Jeux d’espions: Quels services de renseignement domineront les enjeux de l’avenir?

Jeux d’espions: Quels services de renseignement domineront les enjeux de l’avenir?
Un rapport interne extrêmement critique sur les failles des services de renseignement américains datant de 2005 a été discrètement déclassifié. C’est évident que plus de dix ans plus tard, les mêmes problèmes persistent – et viennent se greffer à encore de nouveaux défis.

Est-ce que les services de renseignement des autres pays sont aussi dans le même bateau?

Invité: Eric Denécé est Directeur du Centre Français de Recherche sur le Renseignement (CF2R), et ancien officier-analyste du renseignement pour le Secrétariat Général de la Défense Nationale (SGDN).

Les USA sont-ils le seul pays dont les services de renseignement font face à des problèmes d'adaptation?

"C'est le pays qui connait principalement cette difficulté, à cause du gigantisme de l'appareil de renseignement américain: près de 200 000 personnes dans la communauté du renseignement américain, 800 000 si on intègre toutes les administrations et les consultants privés; ils sont très technocratiques, et il y a beaucoup de gaspillage et donc de l'inefficacité.
Les USA tendent à sous-estimer les importances culturelles et leur approche est déconnectée du terrain. […]

Les autres pays connaissent surtout des difficultés de moyens financiers. Deux pays échappent à cette règle, la Russie et Israël, qui grâce à leur tradition et leur pratique du renseignement, ont de bonnes performances."

De qui/quoi serait constitué l'appareil de renseignement de Daech?

"Leur appareil de contre-espionnage et de renseignement a été monté par des anciens officiers irakiens et il est extrêmement performant. Il faut distinguer les opérations clandestines, peu connues, et le reste d'un service de renseignement, qui peut parfois être ciblé par des groupes violents."

Quels sont les types de couvertures les plus importantes dans le climat actuel?

"Le travail clandestin continue aujourd'hui, et il est indispensable. Mais il est de plus en plus difficile, donc il ne concerne qu'une partie minime des renseignements. C'est la pointe du diamant.
Puis, il y a la recherche opérationnelle: des individus qui rentrent dans un pays étranger, qui y restent quelques semaines et qui repartent après, sans avoir besoin du même niveau de clandestinité.
Il y a ceux qui travaillent sous couverture diplomatique, qui peuvent échanger avec les services locaux, mais aussi recruter certaines sources, et l'essentiel du renseignement moderne se fait par ces moyens-là.
Aujourd'hui infiltrer des organisations terroristes ou criminelles est extrêmement difficile, car elles sont très fermées et ont un système de sécurité efficace, et se montent entre personnes qui se connaissent et parlent le même dialecte."

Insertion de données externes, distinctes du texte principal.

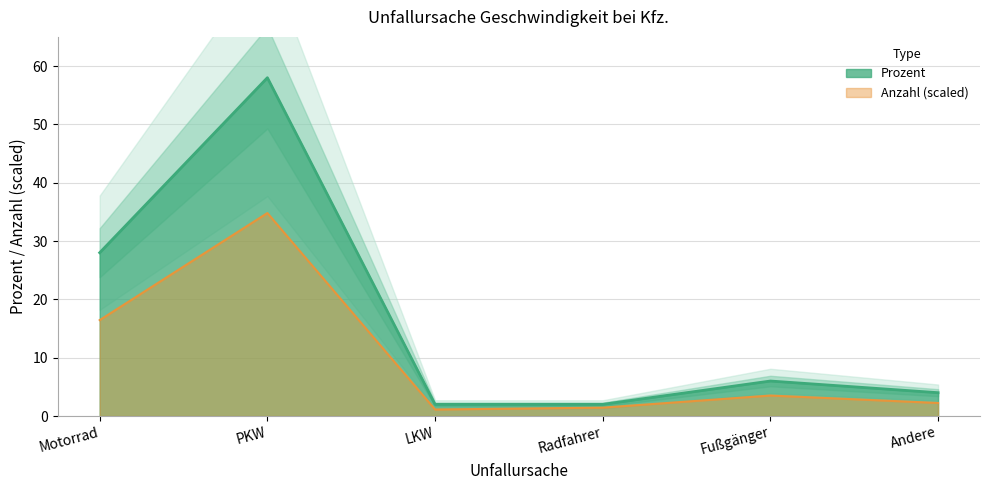

List the labels in order of value, largest first.

PKW, Motorrad, Fußgänger, Andere, LKW, Radfahrer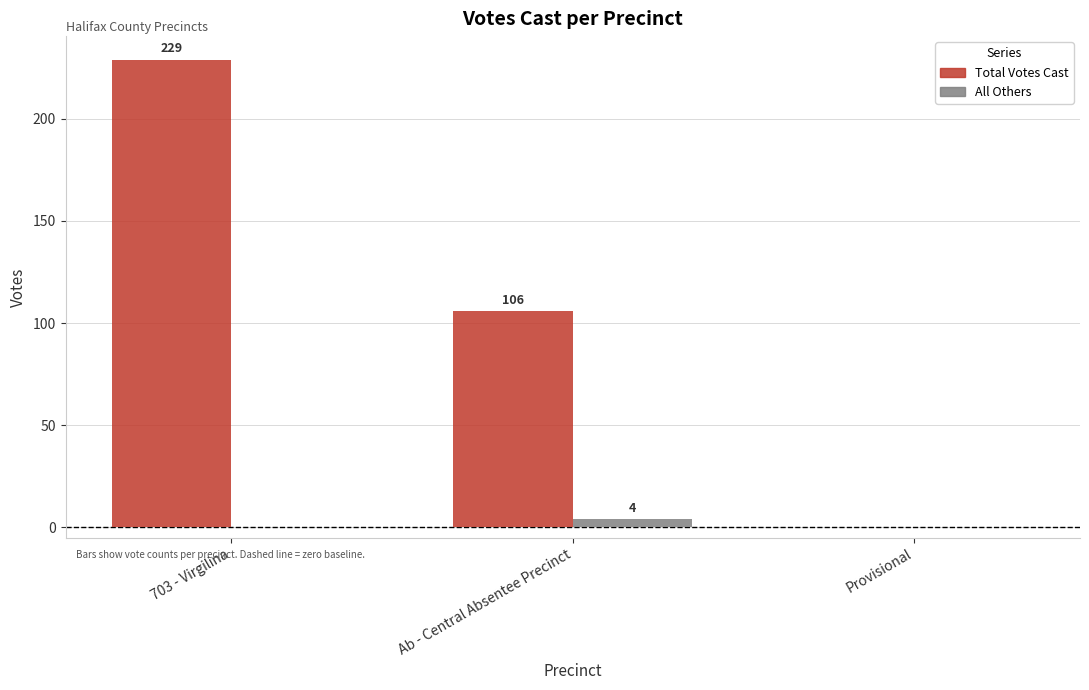

What is the difference between the Total Votes Cast values at Ab - Central Absentee Precinct and Provisional?

106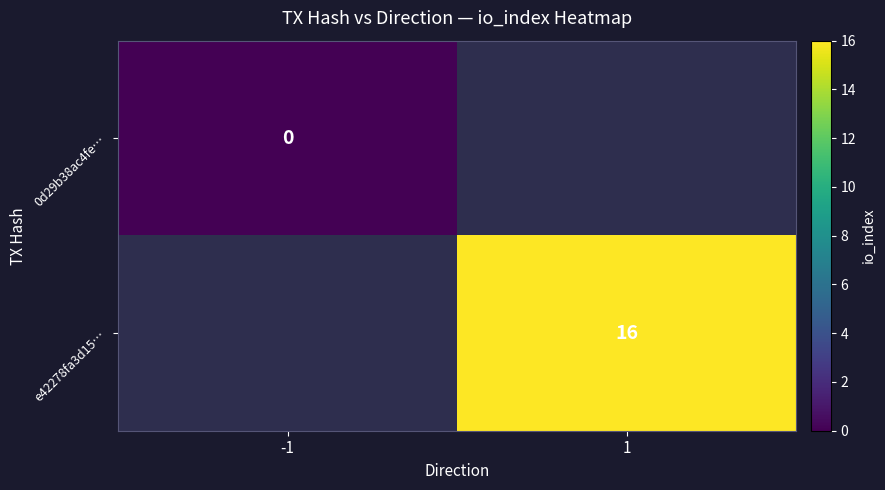

True or false: e42278fa3d15… has a value of 24 at 1.

False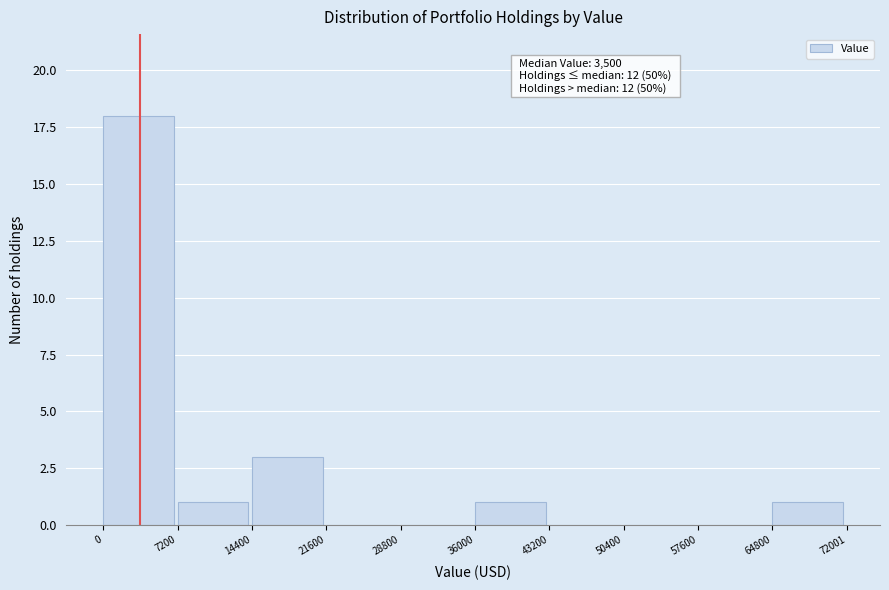

Which range on the x-axis has the tallest bar?

0 to 7200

La France peut-elle infiltrer Daech?

"Contre le terrorisme ou le crime, on utilise plutôt: des repris de justice, des islamistes, des radicaux qu'on recrute, ou alors des gens déjà dans l'organisation terroriste, et sur qui on exerce différents moyens (chantage, pression, négociation) afin d'avoir un levier pour qu'ils travaillent pour le service de renseignement. Dans les deux cas, on a du mal à trouver des individus fiables."

Quel serait le rôle de la technologie dans le renseignement aujourd'hui?

"La technologie est une solution; il n'y a jamais eu d'opposition entre renseignement technique et renseignement; ce sont les deux faces d'une même médaille. Nous utilisons de plus en plus la technologie dans notre vie de tous les jours: tout est connecté, et tous les appareils laissent des traces; tout usage de réseaux sociaux laisse des marqueurs sur le profil des individus. Toutes les informations ne peuvent être obtenues que par des moyens techniques.

Le renseignement technologique prend une part de plus en plus importante dans le renseignement. Mais la partie humaine est toujours essentielle, surtout dans l'espionnage et le contre-espionnage."